> Dataset records
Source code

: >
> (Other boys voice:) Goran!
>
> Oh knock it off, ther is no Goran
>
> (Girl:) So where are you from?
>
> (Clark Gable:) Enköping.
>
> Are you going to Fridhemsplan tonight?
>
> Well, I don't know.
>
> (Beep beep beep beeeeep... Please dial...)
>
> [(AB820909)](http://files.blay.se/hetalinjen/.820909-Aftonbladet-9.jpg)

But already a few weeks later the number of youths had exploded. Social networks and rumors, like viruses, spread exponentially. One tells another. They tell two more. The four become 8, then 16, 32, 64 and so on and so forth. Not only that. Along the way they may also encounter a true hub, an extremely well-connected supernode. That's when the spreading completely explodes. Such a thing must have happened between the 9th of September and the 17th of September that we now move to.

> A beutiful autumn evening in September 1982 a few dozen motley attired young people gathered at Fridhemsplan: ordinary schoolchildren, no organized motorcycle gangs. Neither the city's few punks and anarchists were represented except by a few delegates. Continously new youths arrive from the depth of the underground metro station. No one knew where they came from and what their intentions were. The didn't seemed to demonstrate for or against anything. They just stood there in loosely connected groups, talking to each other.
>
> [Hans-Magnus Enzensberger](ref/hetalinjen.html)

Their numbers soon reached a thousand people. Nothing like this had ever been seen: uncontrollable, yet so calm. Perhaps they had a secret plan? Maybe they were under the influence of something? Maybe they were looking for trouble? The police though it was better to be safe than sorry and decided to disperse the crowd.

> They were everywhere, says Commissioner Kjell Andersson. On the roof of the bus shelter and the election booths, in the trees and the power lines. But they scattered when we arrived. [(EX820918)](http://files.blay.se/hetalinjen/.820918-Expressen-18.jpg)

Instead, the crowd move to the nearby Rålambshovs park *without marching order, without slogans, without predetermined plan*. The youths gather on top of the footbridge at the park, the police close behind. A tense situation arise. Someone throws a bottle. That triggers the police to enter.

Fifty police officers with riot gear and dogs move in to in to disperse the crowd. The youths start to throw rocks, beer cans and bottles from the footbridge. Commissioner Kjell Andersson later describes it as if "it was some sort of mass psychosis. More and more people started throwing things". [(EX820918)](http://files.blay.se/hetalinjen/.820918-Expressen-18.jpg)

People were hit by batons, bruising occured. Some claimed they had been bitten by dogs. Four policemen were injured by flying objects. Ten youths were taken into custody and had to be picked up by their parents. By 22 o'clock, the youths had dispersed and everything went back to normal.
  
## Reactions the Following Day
* * *
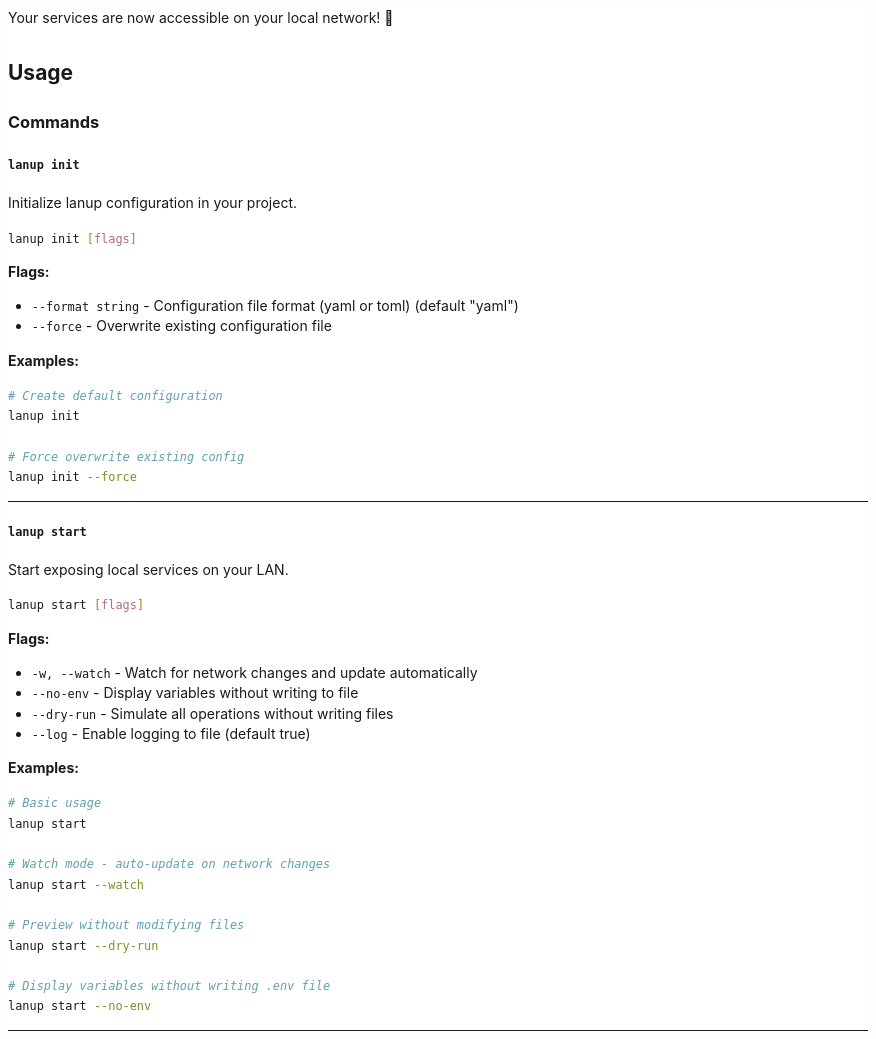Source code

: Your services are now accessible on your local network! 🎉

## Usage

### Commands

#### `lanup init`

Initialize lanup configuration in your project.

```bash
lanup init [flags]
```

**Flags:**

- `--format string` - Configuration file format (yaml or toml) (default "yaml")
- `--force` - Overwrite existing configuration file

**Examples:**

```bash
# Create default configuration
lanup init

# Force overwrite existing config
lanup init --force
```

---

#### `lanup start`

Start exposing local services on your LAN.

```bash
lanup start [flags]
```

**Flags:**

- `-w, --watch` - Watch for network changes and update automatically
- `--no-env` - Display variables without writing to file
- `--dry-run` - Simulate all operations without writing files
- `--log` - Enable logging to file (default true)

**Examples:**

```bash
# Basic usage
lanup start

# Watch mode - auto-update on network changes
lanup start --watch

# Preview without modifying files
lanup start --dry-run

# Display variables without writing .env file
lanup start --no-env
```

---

> Activity
Check each line of the data for "later". Copy the lines where it turns up.

> Your solution
But already a few weeks later the number of youths had exploded. Social networks and rumors, like viruses, spread exponentially. One tells another. They tell two more. The four become 8, then 16, 32, 64 and so on and so forth. Not only that. Along the way they may also encounter a true hub, an extremely well-connected supernode. That's when the spreading completely explodes. Such a thing must have happened between the 9th of September and the 17th of September that we now move to.
Fifty police officers with riot gear and dogs move in to in to disperse the crowd. The youths start to throw rocks, beer cans and bottles from the footbridge. Commissioner Kjell Andersson later describes it as if "it was some sort of mass psychosis. More and more people started throwing things". [(EX820918)](http://files.blay.se/hetalinjen/.820918-Expressen-18.jpg)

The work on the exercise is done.